This paper investigates the endogenous formation of network structure in social learning: how agents jointly determine connection topology through rational choices of signal precision and learning dimension. Departing from the literature’s assumption of exogenously fixed networks, we integrate signal quality and dimensional selection into the network formation mechanism. Combining a social learning model with graph-theoretic kernel methods and game-theoretic analysis, we propose a dynamic weighted linkage rule based on kernel distance to achieve influence equalization. We theoretically establish that, under a fixed network, agents’ optimal precision choices induce social efficiency loss of order $O(n^{1/3})$; by contrast, under endogenous network formation, individual strategies spontaneously converge toward more balanced information influence distributions, substantially improving collective learning efficiency. Our key contribution lies in being the first to endogenize both signal quality and learning dimension within network evolution, thereby uncovering the systemic tension between individual rationality and social optimality, and characterizing a feasible target architecture for influence equalization.

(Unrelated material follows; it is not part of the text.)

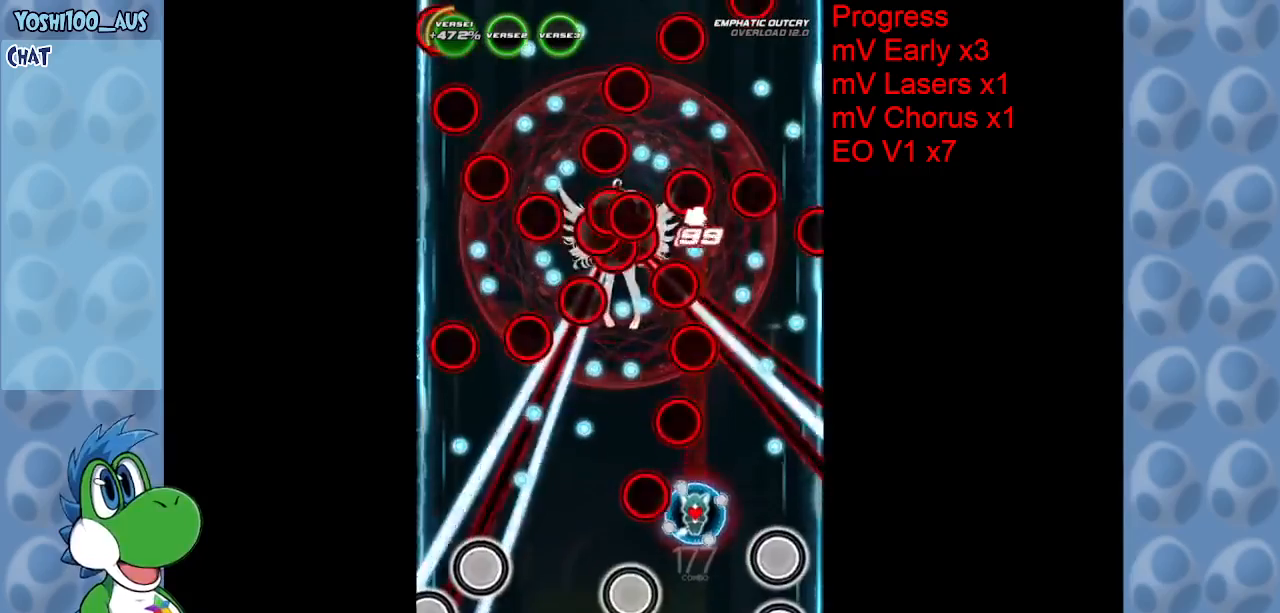
{"keys": ["left"], "events": [[33, "up", "up"], [33, "z", "up"], [333, "left", "down"], [333, "x", "down"], [467, "x", "up"]]}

This paper presents a social learning model where the network structure is endogenously determined by signal precision and dimension choices. Agents not only choose the precision of their signals and what dimension of the state to learn about, but these decisions directly determine the underlying network structure on which social learning occurs. We show that under a fixed network structure, the optimal precision choice is sublinear in the agent's stationary influence in the network, and this individually optimal choice is worse than the socially optimal choice by a factor of $n^{1/3}$. Under a dynamic network structure, we specify the network by defining a kernel distance between agents, which then determines how much weight agents place on one another. Agents choose dimensions to learn about such that their choice minimizes the squared sum of influences of all agents: a network with equally distributed influence across agents is ideal.